Un camarero dejó caer una bandeja llena de bebidas.

—La Marina abordó ayer un buque en plena línea de cuarentena. El primero que abordan. Un destacamento armado. Podéis apostar a que allí hubo tensión, tíos. Resultó que el buque no llevaba misiles. Llevaba piezas de repuesto para camiones y papel higiénico. ¿Lo veis? Ahí lo tenéis: la vida normal y corriente intentando reafirmarse de nuevo. Tal es el significado secreto de esta semana. La historia secreta que nunca aparece en las crónicas escritas de la época ni en las declaraciones públicas de los poderosos. Esas bombas y esos misiles tan bonitos. Esos aviones y esos submarinos. ¿Alguna vez habíais visto algo tan maravilloso? Las armas cuentan con los mejores ingenieros y obtienen los nombres más poéticos. Entretanto, un granjero cubano cascarrabias está aguardando a que le envíen un carburador para su desvencijado tractor. Y, entretanto, ha tenido que limpiarse el culo con la cosecha de lechuga. No hacen más que recordarle que tiene que ser paciente, sí, mientras ellos solucionan sus relaciones a alto nivel —Lenny hizo una pequeña reverencia y giró sobre sí mismo—. ¿Os acordáis cómo os hablaba vuestra madre cuando estabais en el orinal? Vamos, tesoro, hazlo por mami —volvió a pivotar y a girar sobre sí mismo—. Y vosotros, los polis en misión especial. Los lingüistas de entre el público. Hay una cosa que deberíais saber. ¿La palabra smack, de heroína? Viene del yidis shmek. ¿Sabíais eso, expertos? Un hálito, un olfateo, como una esnifada. No te lo pierdas, tiene un shmek que le cuesta doscientos dólares. La próxima vez que detengáis a un drogata correligionario —la palabra despertó una risa entrecortada entre los chavales del instituto— y tengáis que meterle un dedo enguantado por el culo para comprobar qué clase de costo lleva ahí metido, ese olor que notaréis será shmek, amigos míos. Ni más ni menos que otro nombre para designar la vida cotidiana.

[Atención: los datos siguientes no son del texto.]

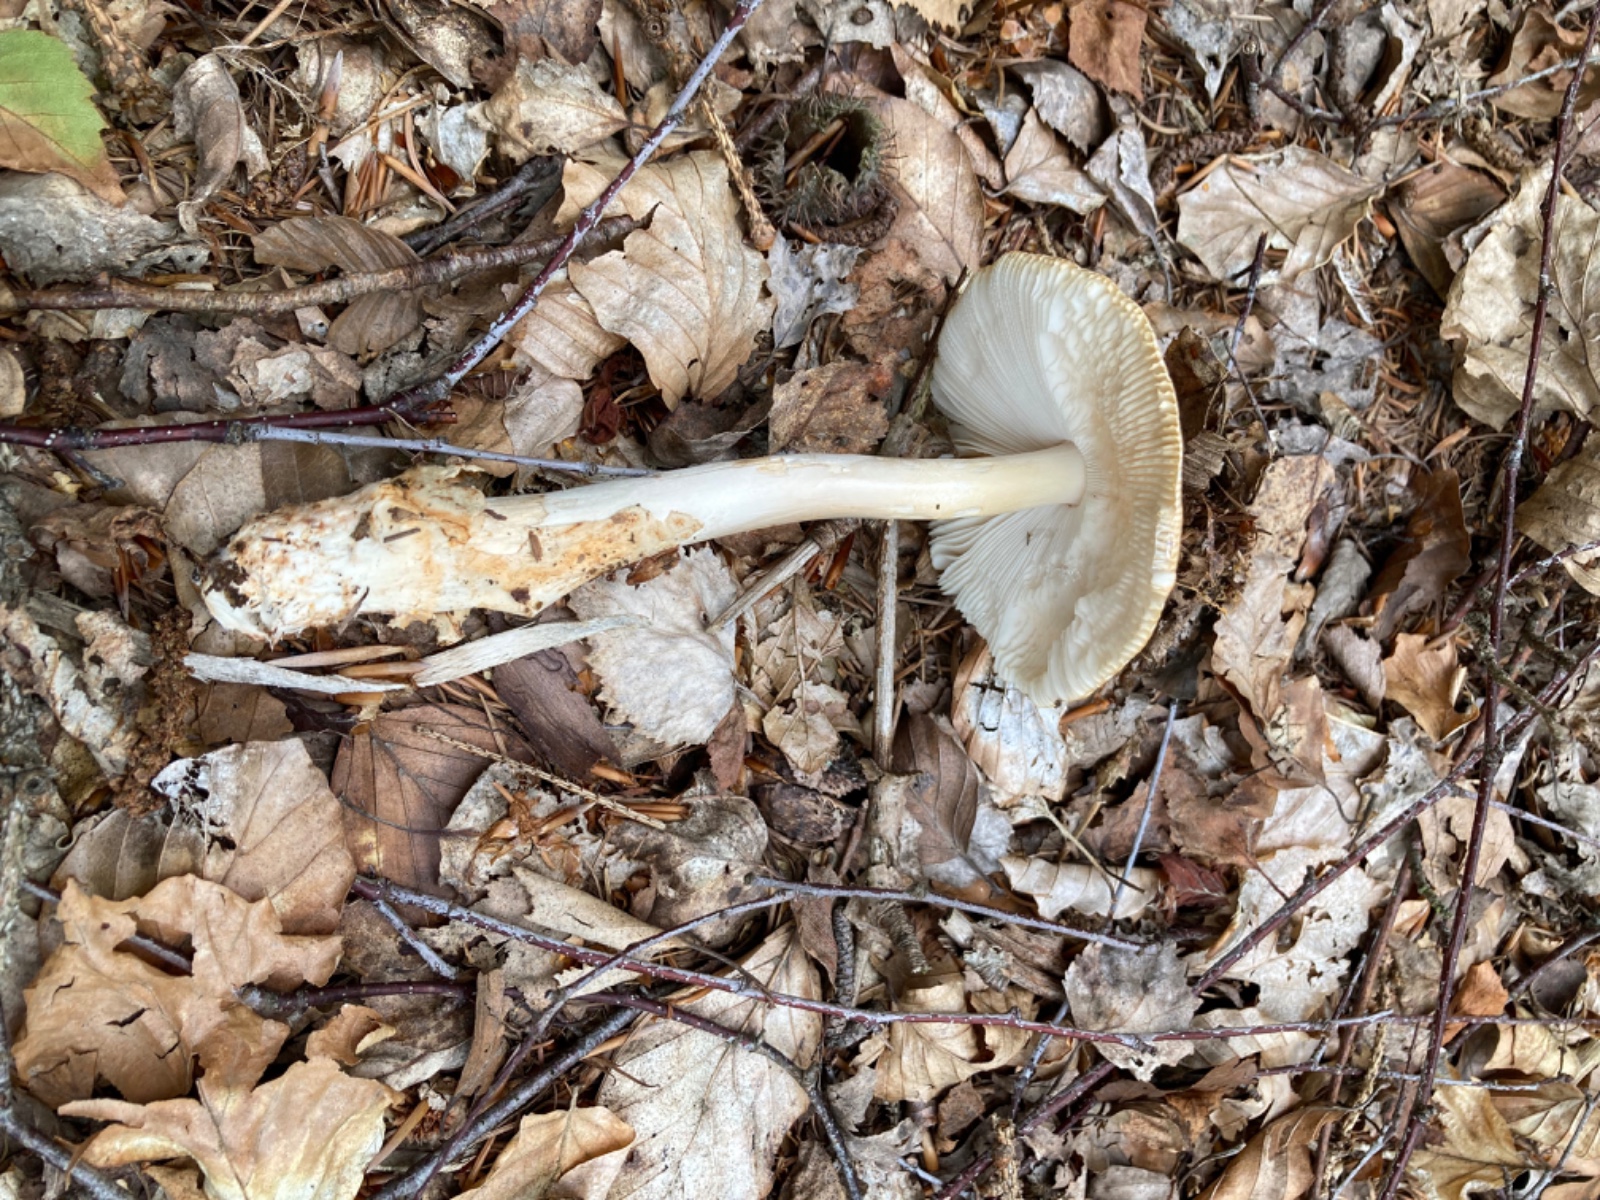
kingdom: Fungi
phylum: Basidiomycota
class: Agaricomycetes
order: Agaricales
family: Amanitaceae
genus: Amanita
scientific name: Amanita fulva
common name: brun kam-fluesvamp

Los detectives no se rieron.

Una leve brisa marina sopló a través de la estancia, y para entonces la banda interpretaba chachachás. Una mujer que iba a sentarse no acertó con la silla. Desde el extremo de la barra comenzaron a llegar bailarines, bailarines que procedían del vestíbulo, uno, dos, chachachá, mientras Lenny agitaba los hombros y hundía las caderas. Los agentes de viajes votaron para ver qué hacían y a la vista del resultado pidieron otra ronda.

La música taladraba los muros como pedos de tamale y un par de chavalas de instituto se levantaron y se pusieron a bailar entre las mesas atestadas. Los bailarines originales se desplazaban agachados como boxeadores, avanzando por la barra con sus faldas de colores pastel y sus guayaberas blancas, mientras en California alguien reprogramaba los misiles de prueba con objetivos soviéticos.

Lenny aferró el micrófono y vociferó: ¡Vamos a morir todos!

Se echaron todos medio a reír, medio a llorar. Él les hizo cantar a coro. El chachachá seguía inundando la estancia, y los bailarines seguían entrando en parejas perfectamente equilibradas, y los hombres y las mujeres sentados a las mesas se pusieron en pie y siguieron bailando sin moverse del sitio, haciendo ademanes pugilísticos con las manos. Uno dos chachachá. Se quitaron los zapatos y derramaron las copas. Lenny pronunció un monólogo en spanglish y a todos les encantó y se rieron y medio lloraron y un joven que estudiaba Gestión de Vestuario apuró un vaso de whisky seco, a un tiro de piedra de Cuba.

Es fabuloso, es maravilloso, es Miami.